A ordem de trabalhos contemplava também a apresentação, pelos pais, dos
respectivos filhos. Na opinião dos progenitores, a teimosia é o pior
defeito das suas crianças. Logo depois vem o serem desarrumados,
preguiçosos - sobretudo para fazer os trabalhos de casa -, e malcriados. A
«guerra» entre irmãos, a timidez e a introversão são outras das
preocupações destes pais que não hesitam em afirmar que «quanto mais
velhos, maior é a preocupação».
Para muitos, este programa poderá parecer ridículo... Onde é que já se
viu ir para a faculdade tirar um curso para se ser um bom pai ou uma boa
mãe? Mas, para os que conseguiram inscrever-se (muitos foram os que
ficaram de fora), esta pode ser uma preciosa ajuda. Não porque os pais
actuais sejam menos inteligentes que os de antigamente, ou porque os
filhos sejam mais problemáticos. A maior dificuldade deriva de se viverem
estilos de vida completamente diferentes dos de há alguns anos,
nomeadamente, com a entrada da mulher no mercado de trabalho, como
considera Roberto Carneiro, presidente da CEPCEP e coordenador deste
programa.
«Tudo começou com uma enciclopédia, 'Activa Multimédia', dirigida a
jovens estudantes, tendo em conta os programas de ensino, e que teve um
enorme sucesso. Nessa altura foi feito um inquérito aos pais compradores
sobre o grau de satisfação, lacunas, complementos de que tinham
necessidade, etc.

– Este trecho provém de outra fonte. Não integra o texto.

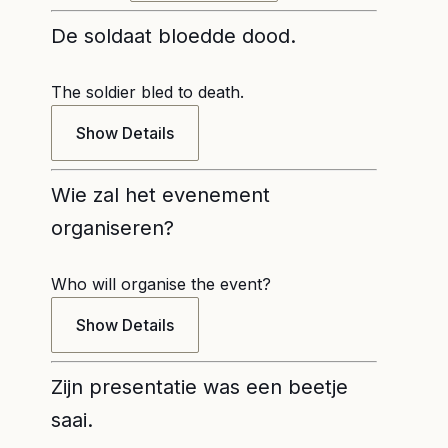
De soldaat bloedde dood.
The soldier bled to death.
Show Details
Wie zal het evenement
organiseren?
Who will organise the event?
Show Details
Zijn presentatie was een beetje
saai.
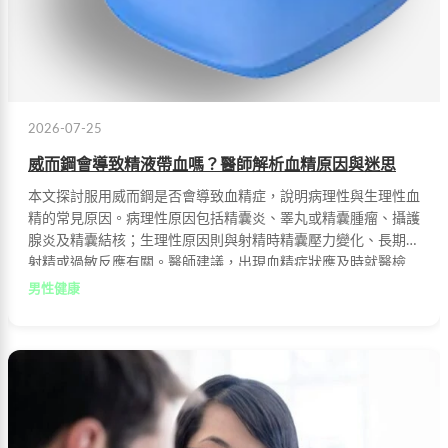
2026-07-25
威而鋼會導致精液帶血嗎？醫師解析血精原因與迷思
本文探討服用威而鋼是否會導致血精症，說明病理性與生理性血
精的常見原因。病理性原因包括精囊炎、睪丸或精囊腫瘤、攝護
腺炎及精囊結核；生理性原因則與射精時精囊壓力變化、長期無
射精或過敏反應有關。醫師建議，出現血精症狀應及時就醫檢
查。
男性健康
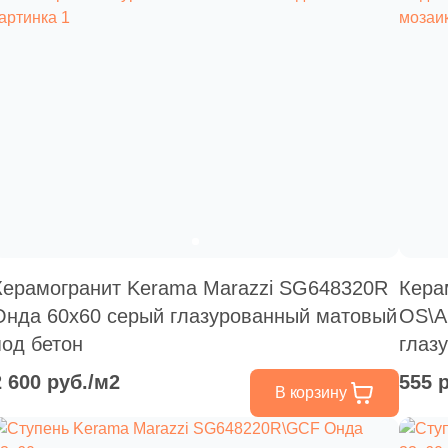
Керамогранит Kerama Marazzi SG648320R
Кера
Онда 60x60 серый глазурованный матовый
OS\A
под бетон
глаз
2 600 руб./м2
555 
В корзину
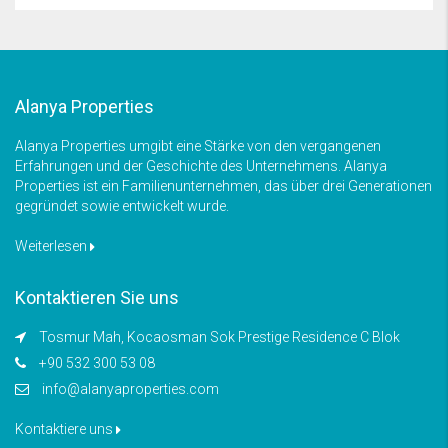
Alanya Properties
Alanya Properties umgibt eine Stärke von den vergangenen
Erfahrungen und der Geschichte des Unternehmens. Alanya
Properties ist ein Familienunternehmen, das über drei Generationen
gegründet sowie entwickelt wurde.
Weiterlesen
Kontaktieren Sie uns
Tosmur Mah, Kocaosman Sok Prestige Residence C Blok
+90 532 300 53 08
info@alanyaproperties.com
Kontaktiere uns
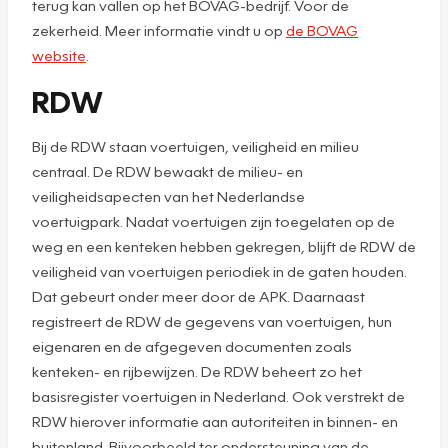
terug kan vallen op het BOVAG-bedrijf. Voor de
zekerheid. Meer informatie vindt u op
de BOVAG
website
.
RDW
Bij de RDW staan voertuigen, veiligheid en milieu
centraal. De RDW bewaakt de milieu- en
veiligheidsapecten van het Nederlandse
voertuigpark. Nadat voertuigen zijn toegelaten op de
weg en een kenteken hebben gekregen, blijft de RDW de
veiligheid van voertuigen periodiek in de gaten houden.
Dat gebeurt onder meer door de APK. Daarnaast
registreert de RDW de gegevens van voertuigen, hun
eigenaren en de afgegeven documenten zoals
kenteken- en rijbewijzen. De RDW beheert zo het
basisregister voertuigen in Nederland. Ook verstrekt de
RDW hierover informatie aan autoriteiten in binnen- en
buitenland. Bijvoorbeeld ter ondersteuning van de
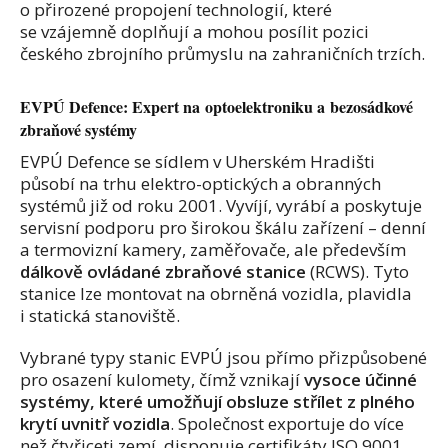
o přirozené propojení technologií, které
se vzájemně doplňují a mohou posílit pozici
českého zbrojního průmyslu na zahraničních trzích.
EVPÚ Defence: Expert na optoelektroniku a bezosádkové
zbraňové systémy
EVPÚ Defence se sídlem v Uherském Hradišti
působí na trhu elektro-optických a obranných
systémů již od roku 2001. Vyvíjí, vyrábí a poskytuje
servisní podporu pro širokou škálu zařízení – denní
a termovizní kamery, zaměřovače, ale především
dálkově ovládané zbraňové stanice
(RCWS). Tyto
stanice lze montovat na obrněná vozidla, plavidla
i statická stanoviště.
Vybrané typy stanic EVPÚ jsou přímo přizpůsobené
pro osazení kulomety, čímž vznikají
vysoce účinné
systémy, které umožňují obsluze střílet z plného
krytí uvnitř vozidla
. Společnost exportuje do více
než čtyřiceti zemí, disponuje certifikáty ISO 9001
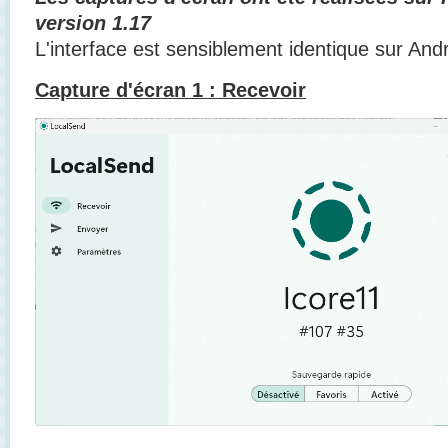
version 1.17
L'interface est sensiblement identique sur Andr
Capture d'écran 1 : Recevoir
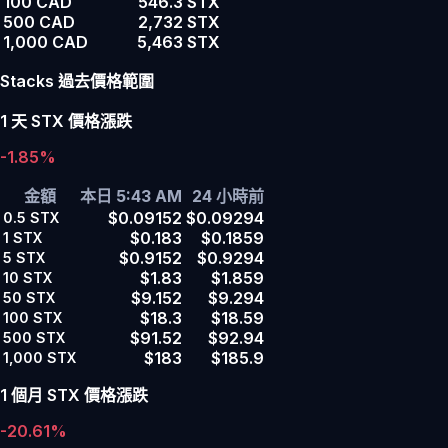
100 CAD
546.3 STX
500 CAD
2,732 STX
1,000 CAD
5,463 STX
Stacks 過去價格範圍
1 天 STX 價格漲跌
-1.85%
金額
本日 5:43 AM
24 小時前
$0.09152
$0.09294
0.5
STX
$0.183
$0.1859
1
STX
$0.9152
$0.9294
5
STX
$1.83
$1.859
10
STX
$9.152
$9.294
50
STX
$18.3
$18.59
100
STX
$91.52
$92.94
500
STX
$183
$185.9
1,000
STX
1 個月 STX 價格漲跌
-20.61%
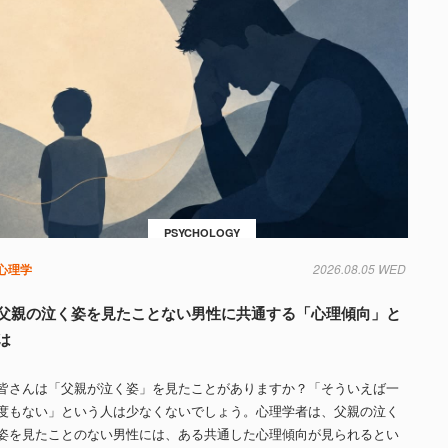
PSYCHOLOGY
心理学
2026.08.05 WED
父親の泣く姿を見たことない男性に共通する「心理傾向」と
は
皆さんは「父親が泣く姿」を見たことがありますか？「そういえば一
度もない」という人は少なくないでしょう。心理学者は、父親の泣く
姿を見たことのない男性には、ある共通した心理傾向が見られるとい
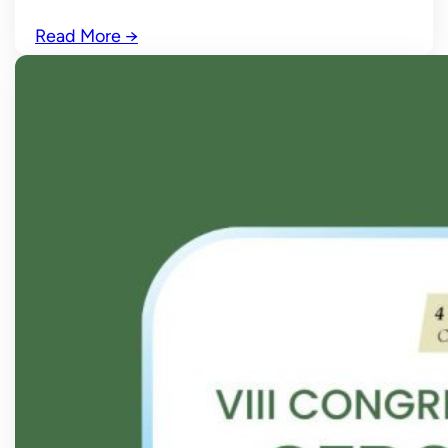
Read More
→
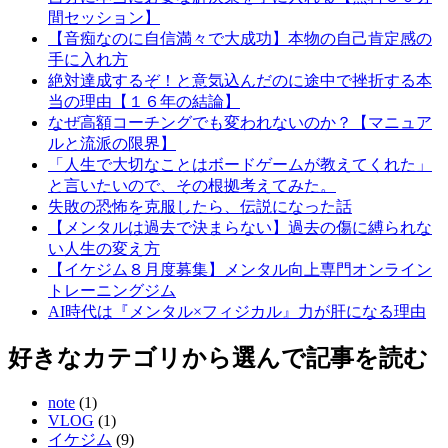
間セッション】
【音痴なのに自信満々で大成功】本物の自己肯定感の
手に入れ方
絶対達成するぞ！と意気込んだのに途中で挫折する本
当の理由【１６年の結論】
なぜ高額コーチングでも変われないのか？【マニュア
ルと流派の限界】
「人生で大切なことはボードゲームが教えてくれた」
と言いたいので、その根拠考えてみた。
失敗の恐怖を克服したら、伝説になった話
【メンタルは過去で決まらない】過去の傷に縛られな
い人生の変え方
【イケジム８月度募集】メンタル向上専門オンライン
トレーニングジム
AI時代は『メンタル×フィジカル』力が肝になる理由
好きなカテゴリから選んで記事を読む
note
(1)
VLOG
(1)
イケジム
(9)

Desse inquérito resultaram leituras muito interessantes,
quer quanto aos assuntos, que já foram melhorados numa nova edição, quer
quanto aos conteúdos editoriais que os pais desejariam.»
«Nós precisávamos de alguma coisa para ajudar os nossos filhos a
estudar, não apenas nas disciplinas X ou Y», refere Roberto Carneiro,
também ele pai de uma numerosa prole. «Nessa altura, nós, Universidade
Católica, em conjunto com a editora, começámos a pensar numa enciclopédia
para pais, o que era uma coisa muito mais complexa. Em matéria de pais,
todos somos especialistas e todos somos ignorantes. Depois de pensar e de
me aconselhar com algumas pessoas, uma delas a minha mulher, decidimos
deitar mãos à obra e lançar, inicialmente, três volumes. Encontrei
excelentes colaboradores... Porque eu faço uma supervisão geral, mas não
escrevo a enciclopédia toda - nem teria competência para isso - e fizemos
a enciclopédia 'Educar Hoje', dividida em três volumes». A saber: «Educar
Adolescentes», em que são tratados os principais problemas da
adolescência, as relações pais-filhos, os problemas da autonomia, da
independência, mesadas, anorexias, bulimias, tudo o que são as questões
contemporâneas da educação dos adolescentes. Depois, um segundo volume,
«Ajudar a Aprender», «que tenta mostrar aos pais como serem educadores
activos, no sentido de terem uma intervenção positiva na vida escolar e
estudantil dos filhos», conforme salienta Roberto Carneiro. O terceiro
volume chama-se «Aprender a Participar» e «tem a ver com as competências
necessárias para que os pais participem bem na vida da escola».
Depois desta experiência, surgiram outros volumes e a ideia deste
programa «Aprender a Educar», actualmente a decorrer na Universidade
Católica. «Coisas que possam unir marido e mulher, na procura de respostas
concretas, acho que fazem falta», acrescenta Roberto Carneiro. «Este foi o
objectivo claro e determinado do figurino da metodologia que foi aqui
desenhado. Quando nos abordavam para as inscrições, explicámos sempre que
este programa era para o casal, mas também temos alguns casos
monoparentais», explica o professor que, depois do número de pais e
educadores que ficaram de fora - embora o número de inscrições tenha sido
alargado -, não exclui uma segunda edição deste curso para pais.